Thursday, January 17, 2008


Pope will not visit Roman University

1/17/2008
Vatican Information Service

"In the wake of the widely-publicized events of the last few days... it was considered opportune to postpone the event. The Holy Father will, nonetheless, send the text of the speech he had been due to pronounce”. Holy See Press Office

VATICAN CITY (VIS) - The Pope will not make the visit he was scheduled to make tomorrow, 17 January, to Rome's "La Sapienza" University for the inauguration of the academic year, according to a communique released yesterday evening by the Holy See Press Office.

The communique reads: "In the wake of the widely-publicized events of the last few days relating to the Holy Father's visit to Rome's 'La Sapienza' University which, at the invitation of the rector, was to have taken place on Thursday, 17 January, it was considered opportune to postpone the event.
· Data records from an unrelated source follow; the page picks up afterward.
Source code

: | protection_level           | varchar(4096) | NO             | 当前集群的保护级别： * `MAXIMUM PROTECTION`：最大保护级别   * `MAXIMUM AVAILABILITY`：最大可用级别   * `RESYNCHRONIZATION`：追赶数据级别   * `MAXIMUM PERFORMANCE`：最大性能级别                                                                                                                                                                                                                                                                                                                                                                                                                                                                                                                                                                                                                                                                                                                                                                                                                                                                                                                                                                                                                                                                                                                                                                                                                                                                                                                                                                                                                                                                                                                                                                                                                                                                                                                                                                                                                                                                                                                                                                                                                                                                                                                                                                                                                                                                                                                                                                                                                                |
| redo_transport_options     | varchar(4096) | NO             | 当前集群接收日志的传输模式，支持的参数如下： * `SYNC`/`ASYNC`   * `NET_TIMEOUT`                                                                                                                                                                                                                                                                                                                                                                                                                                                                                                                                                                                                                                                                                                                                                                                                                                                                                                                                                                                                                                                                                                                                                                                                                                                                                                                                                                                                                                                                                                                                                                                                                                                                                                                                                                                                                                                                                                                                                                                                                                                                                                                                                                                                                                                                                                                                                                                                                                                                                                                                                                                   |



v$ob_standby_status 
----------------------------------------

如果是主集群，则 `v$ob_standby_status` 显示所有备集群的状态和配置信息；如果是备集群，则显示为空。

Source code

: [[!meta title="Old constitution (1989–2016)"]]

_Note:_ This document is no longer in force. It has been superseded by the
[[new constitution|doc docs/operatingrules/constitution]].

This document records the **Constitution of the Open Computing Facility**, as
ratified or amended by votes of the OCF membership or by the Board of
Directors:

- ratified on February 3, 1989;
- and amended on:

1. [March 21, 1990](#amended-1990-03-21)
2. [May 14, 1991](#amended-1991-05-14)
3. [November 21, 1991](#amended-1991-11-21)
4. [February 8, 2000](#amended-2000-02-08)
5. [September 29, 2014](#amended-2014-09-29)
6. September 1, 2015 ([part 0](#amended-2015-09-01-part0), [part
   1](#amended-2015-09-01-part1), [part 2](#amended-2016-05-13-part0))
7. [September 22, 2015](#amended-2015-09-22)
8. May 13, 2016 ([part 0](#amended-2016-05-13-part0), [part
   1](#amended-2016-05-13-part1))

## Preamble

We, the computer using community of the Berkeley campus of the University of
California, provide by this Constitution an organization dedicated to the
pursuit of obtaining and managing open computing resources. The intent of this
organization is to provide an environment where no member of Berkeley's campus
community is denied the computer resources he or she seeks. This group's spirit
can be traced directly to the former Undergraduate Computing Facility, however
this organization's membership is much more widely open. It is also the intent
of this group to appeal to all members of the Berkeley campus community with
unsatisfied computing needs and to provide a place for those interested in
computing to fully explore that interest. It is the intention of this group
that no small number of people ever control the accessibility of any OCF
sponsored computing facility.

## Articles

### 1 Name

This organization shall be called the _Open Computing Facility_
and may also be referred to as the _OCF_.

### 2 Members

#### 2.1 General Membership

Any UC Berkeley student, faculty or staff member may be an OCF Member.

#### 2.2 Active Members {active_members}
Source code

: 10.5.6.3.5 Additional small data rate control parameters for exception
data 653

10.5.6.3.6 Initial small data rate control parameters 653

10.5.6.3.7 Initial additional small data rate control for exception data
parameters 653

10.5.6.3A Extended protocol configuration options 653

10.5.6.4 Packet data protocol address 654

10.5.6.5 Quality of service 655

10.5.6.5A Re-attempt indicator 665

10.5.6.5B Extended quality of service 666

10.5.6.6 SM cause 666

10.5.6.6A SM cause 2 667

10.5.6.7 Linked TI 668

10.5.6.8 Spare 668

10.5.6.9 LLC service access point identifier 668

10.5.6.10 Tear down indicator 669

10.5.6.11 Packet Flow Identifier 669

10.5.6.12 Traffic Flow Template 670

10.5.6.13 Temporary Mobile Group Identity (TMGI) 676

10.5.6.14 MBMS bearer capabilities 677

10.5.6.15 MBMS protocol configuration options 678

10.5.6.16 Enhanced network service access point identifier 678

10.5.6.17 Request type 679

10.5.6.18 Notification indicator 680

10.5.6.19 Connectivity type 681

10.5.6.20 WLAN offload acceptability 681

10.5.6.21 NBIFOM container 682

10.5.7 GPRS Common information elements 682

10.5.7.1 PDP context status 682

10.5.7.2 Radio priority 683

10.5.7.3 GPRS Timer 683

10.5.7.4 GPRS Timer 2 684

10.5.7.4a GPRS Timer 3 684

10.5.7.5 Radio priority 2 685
The Holy Father will, nonetheless, send the text of the speech he had been due to pronounce".

The "events" to which the note refers include a petition to the rector signed by 67 professors asking for the invitation to Benedict XVI to be withdrawn, and protests by groups of students who yesterday occupied the rector's office to demand the right to demonstrate within the university campus on the day of the Pope's visit.

The signatories of the petition take exception to a talk given by the then Cardinal Ratzinger in 1990, and in particular to a phrase he used on that occasion to the effect that "in Galileo's time the Church remained much more faithful to reason than Galileo himself. The trial against Galileo was reasonable and just".

The future Pope's remarks, a quote from a work by the philosopher of science Paul Feyerabend, were made in the context of a talk on the crisis of confidence in science, in which he used the example of changing attitudes towards the case of Galileo.